▶ _TEXT BLOCK_:
◆ ◆ ◆ ◆ ◆

We are pleased to announce that the third Joint International Workshop on Parallel Data Storage and Data Intensive Scalable Computing Systems (PDSW-DISCS’18) will be hosted at SC18: The International Conference for High Performance Computing, Networking, Storage and Analysis. The objective of this one day joint workshop is to combine two overlapping communities and to better promote and stimulate researchers’ interactions to address some of the most critical challenges for scientific data storage, management, devices, and processing infrastructure for both traditional compute intensive simulations and data-intensive high performance computing solutions. Special attention will be given to issues in which community collaboration can be crucial for problem identification, workload capture, solution interoperability, standards with community buy-in, and shared tools.

◆ ◆ ◆ ◆ ◆

▶ _RECORDED DATA_:

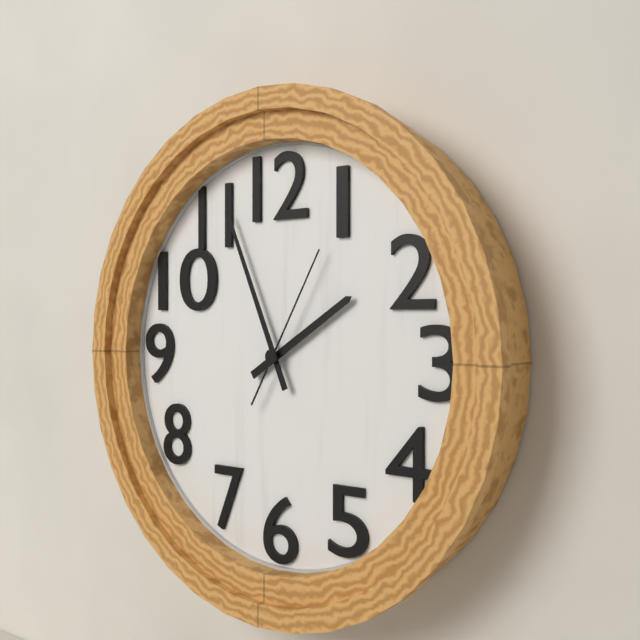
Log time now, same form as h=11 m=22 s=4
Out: h=1 m=56 s=5
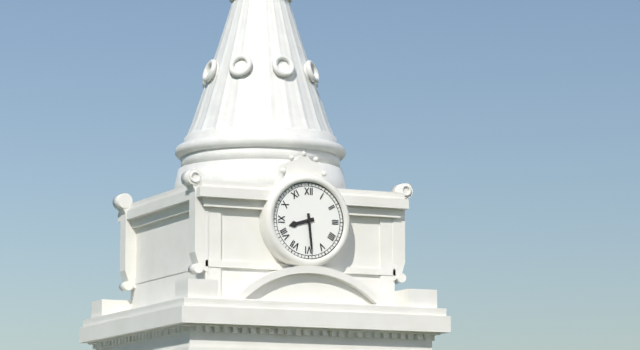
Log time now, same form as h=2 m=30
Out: h=8 m=29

◆ ◆ ◆ ◆ ◆

Copy the workshop announcement word for word from "We are pleased" to "and shared tools.".

We are pleased to announce that the third Joint International Workshop on Parallel Data Storage and Data Intensive Scalable Computing Systems (PDSW-DISCS’18) will be hosted at SC18: The International Conference for High Performance Computing, Networking, Storage and Analysis. The objective of this one day joint workshop is to combine two overlapping communities and to better promote and stimulate researchers’ interactions to address some of the most critical challenges for scientific data storage, management, devices, and processing infrastructure for both traditional compute intensive simulations and data-intensive high performance computing solutions. Special attention will be given to issues in which community collaboration can be crucial for problem identification, workload capture, solution interoperability, standards with community buy-in, and shared tools.